▸ Aim of the task
The lines from the start of the records through the one containing "professional polish. Slip" are to be transcribed exactly, and nothing else.

(Source records)
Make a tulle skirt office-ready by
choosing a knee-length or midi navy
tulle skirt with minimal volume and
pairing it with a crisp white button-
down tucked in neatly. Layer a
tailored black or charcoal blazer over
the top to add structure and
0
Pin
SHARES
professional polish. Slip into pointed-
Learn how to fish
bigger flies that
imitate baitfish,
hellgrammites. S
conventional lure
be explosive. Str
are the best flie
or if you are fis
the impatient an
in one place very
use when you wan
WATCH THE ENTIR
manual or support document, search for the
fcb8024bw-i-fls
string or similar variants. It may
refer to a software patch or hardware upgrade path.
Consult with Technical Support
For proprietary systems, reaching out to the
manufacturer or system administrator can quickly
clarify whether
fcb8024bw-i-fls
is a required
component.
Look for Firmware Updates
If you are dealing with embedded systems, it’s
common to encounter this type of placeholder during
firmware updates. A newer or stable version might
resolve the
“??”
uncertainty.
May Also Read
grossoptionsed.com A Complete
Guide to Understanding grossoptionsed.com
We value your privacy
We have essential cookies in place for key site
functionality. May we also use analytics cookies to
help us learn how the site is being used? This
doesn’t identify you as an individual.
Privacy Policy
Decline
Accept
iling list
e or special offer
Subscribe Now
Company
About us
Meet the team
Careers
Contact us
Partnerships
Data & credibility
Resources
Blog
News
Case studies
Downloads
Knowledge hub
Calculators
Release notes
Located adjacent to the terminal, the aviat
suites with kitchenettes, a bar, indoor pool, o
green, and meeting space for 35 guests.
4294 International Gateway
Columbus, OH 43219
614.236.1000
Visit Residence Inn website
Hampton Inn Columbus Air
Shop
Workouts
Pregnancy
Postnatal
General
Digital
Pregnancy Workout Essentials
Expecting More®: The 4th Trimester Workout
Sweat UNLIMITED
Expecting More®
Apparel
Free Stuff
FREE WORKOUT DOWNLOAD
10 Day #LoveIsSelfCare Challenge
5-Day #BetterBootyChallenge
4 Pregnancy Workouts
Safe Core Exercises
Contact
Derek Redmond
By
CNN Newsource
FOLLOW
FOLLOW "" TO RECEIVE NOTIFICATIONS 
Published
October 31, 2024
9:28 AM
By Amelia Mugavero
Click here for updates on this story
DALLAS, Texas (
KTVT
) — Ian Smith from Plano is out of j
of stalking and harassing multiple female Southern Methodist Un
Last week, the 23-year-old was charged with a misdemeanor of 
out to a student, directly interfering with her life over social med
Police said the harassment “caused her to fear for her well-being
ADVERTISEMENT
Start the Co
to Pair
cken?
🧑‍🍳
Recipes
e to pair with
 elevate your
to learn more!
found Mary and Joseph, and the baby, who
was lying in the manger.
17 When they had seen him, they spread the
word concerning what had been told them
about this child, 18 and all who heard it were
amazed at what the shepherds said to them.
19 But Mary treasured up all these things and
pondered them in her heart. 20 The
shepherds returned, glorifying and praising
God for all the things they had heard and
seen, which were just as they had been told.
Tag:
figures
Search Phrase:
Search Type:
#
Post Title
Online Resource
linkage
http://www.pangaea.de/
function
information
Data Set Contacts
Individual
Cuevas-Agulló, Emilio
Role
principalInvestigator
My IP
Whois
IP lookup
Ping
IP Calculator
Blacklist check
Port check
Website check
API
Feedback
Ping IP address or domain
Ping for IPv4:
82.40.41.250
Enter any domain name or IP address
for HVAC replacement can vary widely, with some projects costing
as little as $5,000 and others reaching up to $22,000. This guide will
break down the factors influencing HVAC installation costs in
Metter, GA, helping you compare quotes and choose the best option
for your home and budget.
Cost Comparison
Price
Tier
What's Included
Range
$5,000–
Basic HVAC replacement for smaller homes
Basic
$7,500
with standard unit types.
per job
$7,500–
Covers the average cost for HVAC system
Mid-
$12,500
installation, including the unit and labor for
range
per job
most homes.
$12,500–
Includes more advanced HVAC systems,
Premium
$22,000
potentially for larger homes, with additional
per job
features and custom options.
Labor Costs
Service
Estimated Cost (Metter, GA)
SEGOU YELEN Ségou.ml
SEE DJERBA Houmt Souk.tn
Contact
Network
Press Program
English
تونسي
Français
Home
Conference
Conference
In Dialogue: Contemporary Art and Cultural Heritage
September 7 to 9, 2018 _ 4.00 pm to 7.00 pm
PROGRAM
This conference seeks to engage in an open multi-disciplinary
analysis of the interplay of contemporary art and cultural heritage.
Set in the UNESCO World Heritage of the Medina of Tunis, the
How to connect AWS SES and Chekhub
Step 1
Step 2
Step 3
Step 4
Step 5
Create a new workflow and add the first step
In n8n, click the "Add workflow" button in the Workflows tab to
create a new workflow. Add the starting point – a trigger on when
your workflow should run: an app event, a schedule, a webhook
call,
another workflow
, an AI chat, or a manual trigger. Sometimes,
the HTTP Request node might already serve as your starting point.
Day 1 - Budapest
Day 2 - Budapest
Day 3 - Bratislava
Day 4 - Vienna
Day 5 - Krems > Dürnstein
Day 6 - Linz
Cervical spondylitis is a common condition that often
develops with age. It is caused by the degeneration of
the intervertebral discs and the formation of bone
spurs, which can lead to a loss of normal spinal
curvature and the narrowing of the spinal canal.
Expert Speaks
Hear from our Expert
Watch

▸ Response
Make a tulle skirt office-ready by
choosing a knee-length or midi navy
tulle skirt with minimal volume and
pairing it with a crisp white button-
down tucked in neatly. Layer a
tailored black or charcoal blazer over
the top to add structure and
0
Pin
SHARES
professional polish. Slip into pointed-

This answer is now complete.